Departament Sprawiedliwości może poprosić Google o sprzedaż przeglądarki Chrome

Departament Sprawiedliwości zaleci sędziemu federalnemu, aby Google sprzedał swoją działalność związaną z przeglądarkami Chrome w ramach toczącej się sprawy dotyczącej monopolu na wyszukiwanie, Raport Bloomberga.

Dzieje się to kilka miesięcy po tym, jak sędzia orzekł, że Google, należący do Alphabet, naruszył prawo antymonopolowe, nielegalnie utrzymując monopol na wyszukiwanie. Zapewniając, że własna wyszukiwarka będzie domyślnym wyborem na urządzeniach, Google pozbawia konkurencyjne wyszukiwarki możliwości konkurowania, a tym samym pozbawia ludzi możliwości poznania alternatyw – argumentował Departament Sprawiedliwości.

Od tego czasu branża technologiczna spekuluje, jak Google odniesie się do wyroku i czy będzie się to wiązać z rozbiciem firmy. Sprzedaż Chrome lub biznesu Google z Androidem były częścią tych spekulacji.

Obejrzyj to: Sędzia twierdzi, że Google jest nielegalnym monopolistą: co teraz?

Z raportu wynika, że ​​zalecenie Departamentu Sprawiedliwości skierowane do sędziego federalnego Amita Mehty będzie jednym z kroków, jakie podejmie Google. Departament Sprawiedliwości podobno zabiega również o zmiany związane z działalnością firmy w zakresie sztucznej inteligencji i Androida. Żądanie obejmowałoby nowe wymagania dotyczące licencji na dane dla Google.
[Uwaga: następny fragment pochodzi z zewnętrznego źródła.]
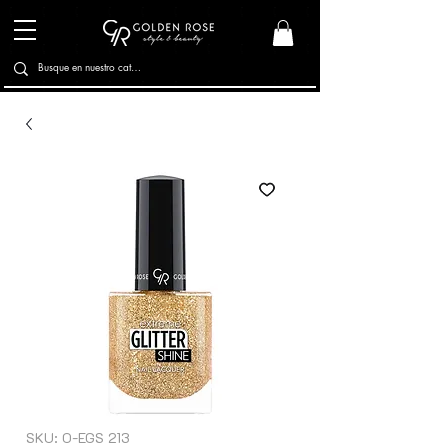
SKU: O-EGS 213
Wniosek ma zostać złożony w środę.

„Departament Sprawiedliwości w dalszym ciągu forsuje radykalny program, który wykracza daleko poza kwestie prawne w tej sprawie” – stwierdziła w oświadczeniu Lee-Anne Mulholland, wiceprezes Google ds. regulacyjnych. „Rząd kładący nacisk na skalę w ten sposób zaszkodziłby konsumentom, programistom i amerykańskiemu kierownictwu technologicznemu dokładnie w momencie, gdy jest to najbardziej potrzebne”.

Google to tylko jedna z kilku dużych firm technologicznych w USA zajmujących się skargami antymonopolowymi. Apple i Amazon zostały pozwane za zachowania monopolistyczne lub antykonkurencyjne, a wraz z mianowaniem nowego przewodniczącego Federalnej Komisji Łączności, który obiecał ścigać firmy technologiczne, w 2025 r. może nastąpić więcej działań przeciwko Big Tech, zwłaszcza usługom mediów społecznościowych.